I know that Covid has become a passe topic these days…..50 the population think it is all a government ploy and the other half worries about their friends and families……so I thought I would bring my readers up to date on the variants and the international stage……
Almost two years after the first cases were detected in Wuhan, China, the fight against the coronavirus continues—and authorities are worried that a new variant detected in South Africa could be a major setback. The variant, currently known as B.1.1.529, has mutations that could make it more infectious and reduce the effectiveness of vaccines, scientists say. CNBC reports that the World Health Organization has scheduled a meeting on the variant for Friday. It if is declared a variant of interest or a variant of concern, it will be assigned a Greek letter name. The “Mu” variant first detected in Colombia was designated a variant of interest in August, making “Nu” the next letter in line. More:
- Why scientists are worried. While many COVID variants die out, the latest one has an unusually high number of mutations and believed to be behind a steep rise in infections in South Africa, the AP reports. Joe Phaahla, the country’s health minister, said Thursday that there has been an “exponential” rise in cases over the last four or five days. Cases have also been detected in Botswana, Hong Kong, and Israel.
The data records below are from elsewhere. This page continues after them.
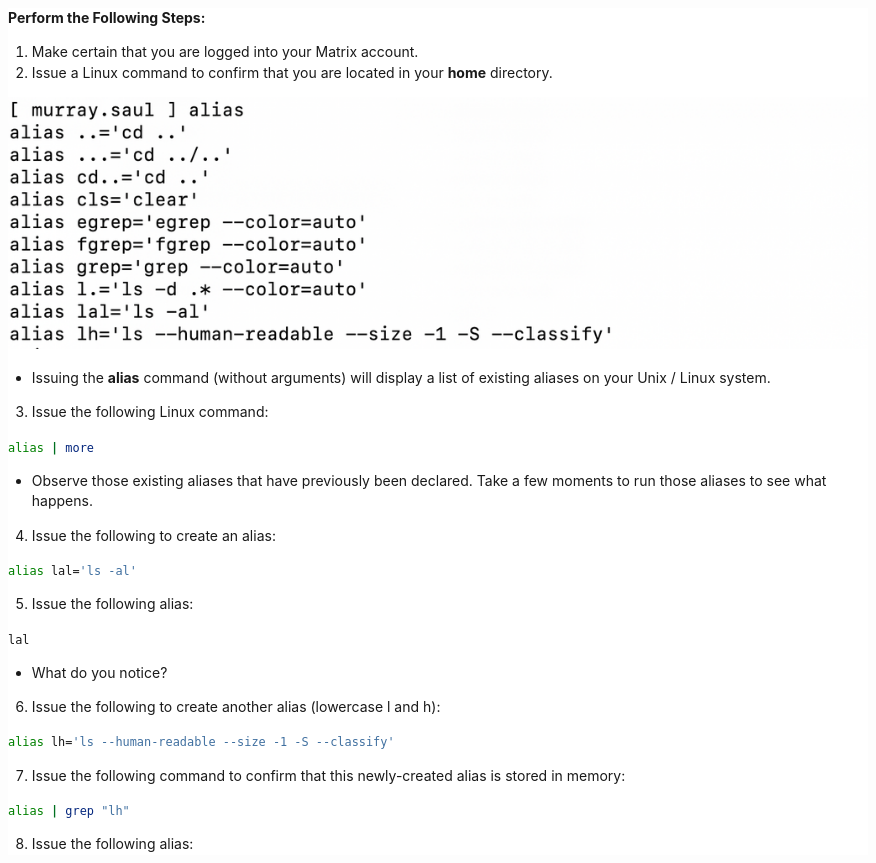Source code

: **Perform the Following Steps:**

  1. Make certain that you are logged into your Matrix account.
  2. Issue a Linux command to confirm that you are located in your **home** directory.

![Alias 1](/img/Alias-1.png)

   - Issuing the **alias** command (without arguments) will display a list of existing aliases on your Unix / Linux system.

  3. Issue the following Linux command: 

```bash
alias | more
```

   - Observe those existing aliases that have previously been declared. Take a few moments to run those aliases to see what happens.

  4. Issue the following to create an alias: 

```bash
alias lal='ls -al'
```

  5. Issue the following alias: 

```bash
lal
```

   - What do you notice?

  6. Issue the following to create another alias (lowercase l and h):

```bash
alias lh='ls --human-readable --size -1 -S --classify'
```

  7. Issue the following command to confirm that this newly-created alias is stored in memory:

```bash
alias | grep "lh"
```

  8. Issue the following alias:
- “A big jump in evolution.” The variant was detected after scientists investigated a surge in infections in the Johannesburg area, the New York Times reports. “This variant did surprise us—it has a big jump in evolution, many more mutations than we expected, especially after a very severe third wave of Delta,” said Tulio de Oliveira, director of the KwaZulu-Natal Research and Innovation Sequencing Platform.
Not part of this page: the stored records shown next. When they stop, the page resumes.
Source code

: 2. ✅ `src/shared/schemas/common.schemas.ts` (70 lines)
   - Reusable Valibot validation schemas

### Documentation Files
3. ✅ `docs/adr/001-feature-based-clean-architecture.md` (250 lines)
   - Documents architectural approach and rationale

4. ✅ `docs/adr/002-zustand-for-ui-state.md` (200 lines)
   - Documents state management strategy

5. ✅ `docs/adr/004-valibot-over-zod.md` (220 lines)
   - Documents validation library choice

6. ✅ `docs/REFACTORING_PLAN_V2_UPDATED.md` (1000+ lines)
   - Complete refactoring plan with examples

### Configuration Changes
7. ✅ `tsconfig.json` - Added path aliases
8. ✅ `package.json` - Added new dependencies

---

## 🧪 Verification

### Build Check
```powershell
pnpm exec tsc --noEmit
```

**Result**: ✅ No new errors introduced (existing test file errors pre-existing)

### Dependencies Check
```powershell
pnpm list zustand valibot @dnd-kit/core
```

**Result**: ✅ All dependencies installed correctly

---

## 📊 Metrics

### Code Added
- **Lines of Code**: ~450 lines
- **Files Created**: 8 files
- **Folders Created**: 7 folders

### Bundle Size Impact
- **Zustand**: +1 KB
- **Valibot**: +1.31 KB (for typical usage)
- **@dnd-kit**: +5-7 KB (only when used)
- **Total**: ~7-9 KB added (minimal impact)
- New travel restrictions. European countries quickly imposed restrictions on travel from southern Africa as news of the variant emerged, the BBC reports. The UK has banned flights from six countries: South Africa, Namibia, Zimbabwe, Botswana, Lesotho, and Eswatini.
- “The most worrying we’ve seen.” Dr Susan Hopkins, a top medical adviser to the British government, described the variant as “the most worrying we’ve seen” due to high transmission levels, per the Guardian. South African officials are “saying that their transmission rates, the R value that they have in Gauteng around where this was first found, is now 2, which is really quite high and we’ve not seen levels of transmission like that since right back at the beginning of the pandemic, because of all of the mitigations and steps we’ve taken,” Hopkins said.
- Stock markets sink. The Financial Times reports that stock markets in Europe and Asia dropped sharply Friday, with airline stocks among the hardest hit. Oil prices are also down and the Dow Jones is set to open down 800 points.
This pandemic is far from over…..and it seems to point to a long range spread once again.